======== Data records

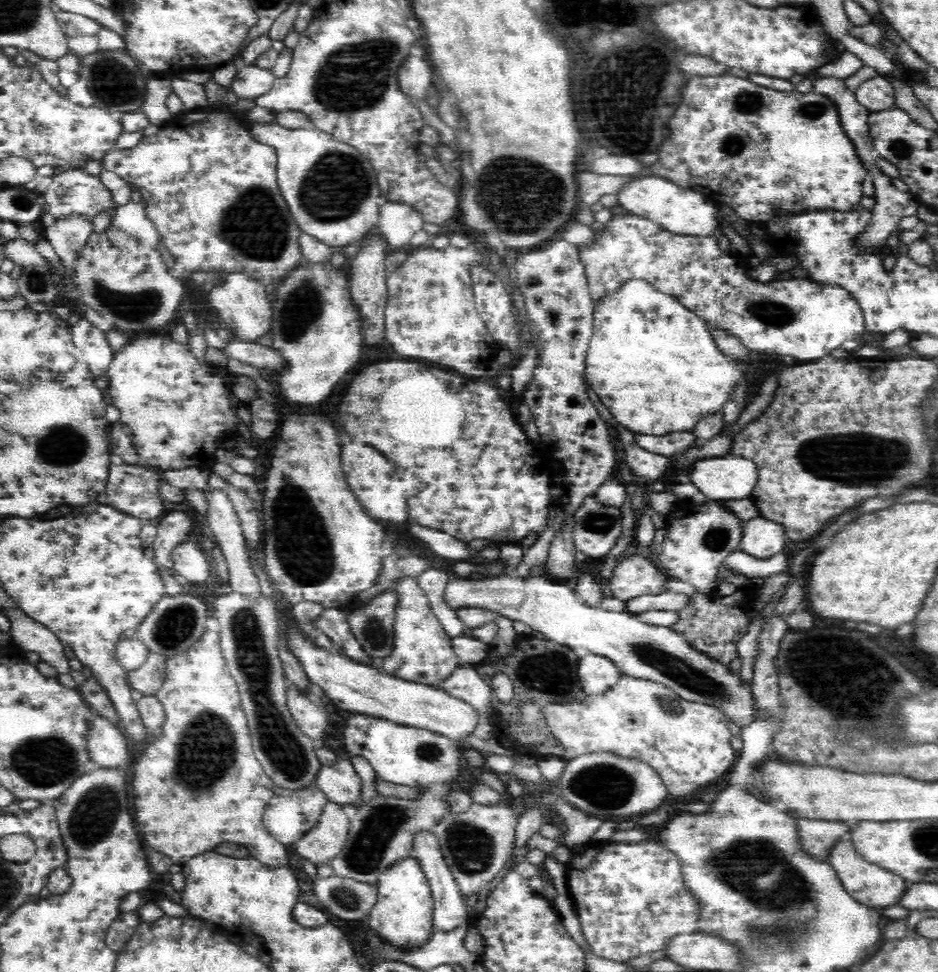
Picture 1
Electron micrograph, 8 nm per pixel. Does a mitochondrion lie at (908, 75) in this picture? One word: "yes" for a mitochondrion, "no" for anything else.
no

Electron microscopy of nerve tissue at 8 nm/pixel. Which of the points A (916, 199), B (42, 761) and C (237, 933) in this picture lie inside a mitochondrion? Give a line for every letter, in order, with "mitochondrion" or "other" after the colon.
A: other
B: mitochondrion
C: other

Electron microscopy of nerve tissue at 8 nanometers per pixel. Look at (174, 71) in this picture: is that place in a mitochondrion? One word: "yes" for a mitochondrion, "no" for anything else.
no

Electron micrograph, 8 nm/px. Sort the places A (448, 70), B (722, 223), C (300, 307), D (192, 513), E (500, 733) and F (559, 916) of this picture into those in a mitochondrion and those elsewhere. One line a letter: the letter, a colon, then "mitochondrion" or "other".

================

### Exercise details
Keep every word of the material exactly as given. Drop the pictures.

### Response
Picture 1
Electron micrograph, 8 nm per pixel. Does a mitochondrion lie at (908, 75) in this picture? One word: "yes" for a mitochondrion, "no" for anything else.
no

Electron microscopy of nerve tissue at 8 nm/pixel. Which of the points A (916, 199), B (42, 761) and C (237, 933) in this picture lie inside a mitochondrion? Give a line for every letter, in order, with "mitochondrion" or "other" after the colon.
A: other
B: mitochondrion
C: other

Electron microscopy of nerve tissue at 8 nanometers per pixel. Look at (174, 71) in this picture: is that place in a mitochondrion? One word: "yes" for a mitochondrion, "no" for anything else.
no

Electron micrograph, 8 nm/px. Sort the places A (448, 70), B (722, 223), C (300, 307), D (192, 513), E (500, 733) and F (559, 916) of this picture into those in a mitochondrion and those elsewhere. One line a letter: the letter, a colon, then "mitochondrion" or "other".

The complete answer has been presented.